I mulled over these thoughts, and read some fantastic comments to Braden's, including a link to Annette Lyon's blog where she talks about tactful ways of giving and taking critiques, here. In addition, Julie Danes blogged some excellent suggestions here, as well.
My main thought on giving criticism is most importantly of all, that I need to be careful. A piece of writing is the creation of its author, and the author is understandable protective of his or her work. And that is as it should be. Having said that, there are often things an author can do, especially a beginning author, to make a piece of writing stronger, and there are ways for a critique-giver to tactfully offer suggestions and correction.
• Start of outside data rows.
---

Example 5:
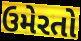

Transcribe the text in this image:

ઉમેરતો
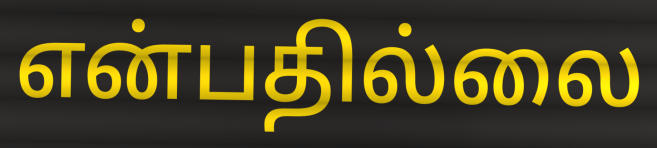
என்பதில்லை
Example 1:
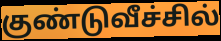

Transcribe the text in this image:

குண்டுவீச்சில்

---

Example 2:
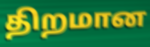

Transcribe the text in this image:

திறமான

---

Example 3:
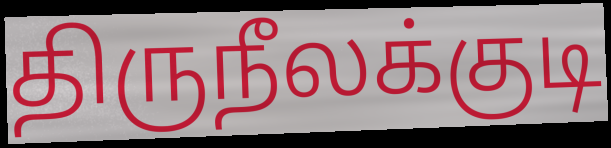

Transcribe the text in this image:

திருநீலக்குடி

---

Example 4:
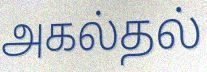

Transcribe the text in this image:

அகல்தல்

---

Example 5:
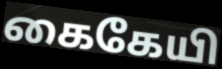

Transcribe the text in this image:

கைகேயி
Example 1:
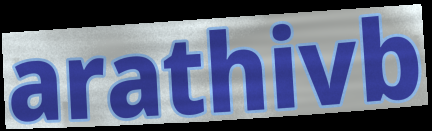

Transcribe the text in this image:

arathivb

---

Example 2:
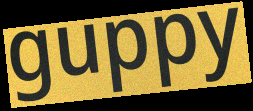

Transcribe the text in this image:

guppy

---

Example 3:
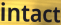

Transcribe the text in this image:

intact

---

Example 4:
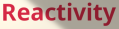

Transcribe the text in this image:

Reactivity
Author Jennifer Nielsen put it very well when she said "I think when approaching criticism, it’s important to emphasize that
the goal is to find a weak choice and turn it into a stronger choice." Instead of considering it a "wrong" or "right" choice. She went on to add that when suggesting a change, a good way to approach this is to begin with the words: "You might consider..." so that the author can see the suggestion, but still feel in control of her own story. In a situation where there is actually a glaring error (for example, at the beginning of the story, the main character's mother is dead, and her father is an unmarried widower, but halfway through the story she calls her mom, or writes her a letter, or tells her dad to tell mom hi) it may help to say something like, "At the beginning, I noticed xyz, but halfway through, I noticed abc." This too, can help a writer see a chance to make a needed change without feeling as if she's under attack. Perhaps the writer meant to bring back the mom into the story, and forgot to rewrite her in at the beginning, or she simply needed to remember to keep the mom out of the picture, and had forgotten to do so, which is a fairly easy mistake to make, and easy to correct.
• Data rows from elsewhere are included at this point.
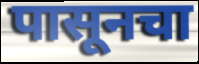
पासूनचा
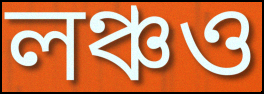
লঞ্চও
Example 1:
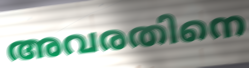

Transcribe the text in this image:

അവരതിനെ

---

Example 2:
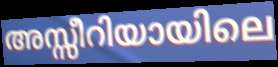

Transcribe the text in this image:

അസ്സീറിയായിലെ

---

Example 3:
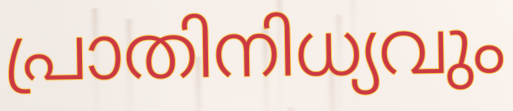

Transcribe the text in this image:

പ്രാതിനിധ്യവും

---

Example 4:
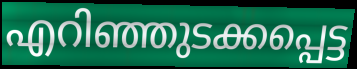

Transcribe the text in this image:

എറിഞ്ഞുടക്കപ്പെട്ട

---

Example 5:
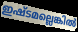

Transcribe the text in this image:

ഇഷ്ടമല്ലെങ്കിൽ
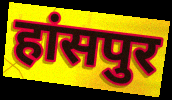
हांसपुर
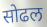
सोढल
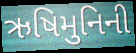
ઋષિમુનિની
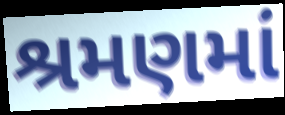
શ્રમણમાં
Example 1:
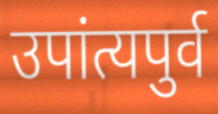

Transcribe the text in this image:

उपांत्यपुर्व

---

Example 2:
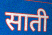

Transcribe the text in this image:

साती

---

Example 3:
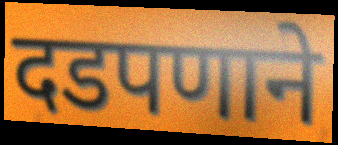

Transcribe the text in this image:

दडपणाने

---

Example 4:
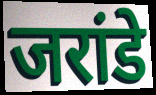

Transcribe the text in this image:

जरांडे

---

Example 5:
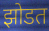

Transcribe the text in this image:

झोडत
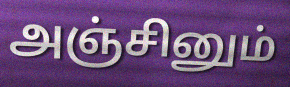
அஞ்சினும்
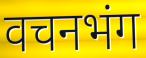
वचनभंग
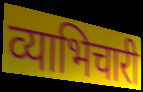
व्याभिचारी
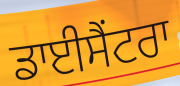
ਡਾਈਸੈਂਟਰਾ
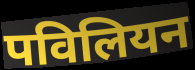
पविलियन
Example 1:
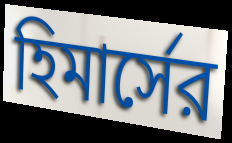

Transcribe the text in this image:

হিমার্সের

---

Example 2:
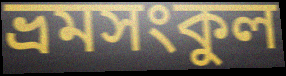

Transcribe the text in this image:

ভ্রমসংকুল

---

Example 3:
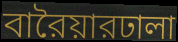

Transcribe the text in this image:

বারৈয়ারঢালা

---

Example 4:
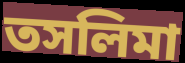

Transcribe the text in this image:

তসলিমা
In receiving criticism, I agreed with several of my fellow writers who said that they like to consider a critique slowly, and mull things over in their heads before rushing to make suggested changes. Angie Lofthouse offered this helpful suggestion: "My rule of thumb is to let any critique soak in for three days before
doing anything about it. After three days, the changes I'm excited to
make, I know are right for the story." Joyce DiPastena added that being humble, and not so quick to reject criticism one disagrees with, can go a long way in making us better writers. She likes to think, "Is there something I can learn from this comment?" and there usually is, even if in the end, she disagrees with a piece of criticism.
In the end, giving and getting critique whether it's for writing or something else, is often best done with a teachable, and open minded attitude. Being willing to learn and grow will help us all get better, whether it's at writing, or simply being more productive, contributing human beings.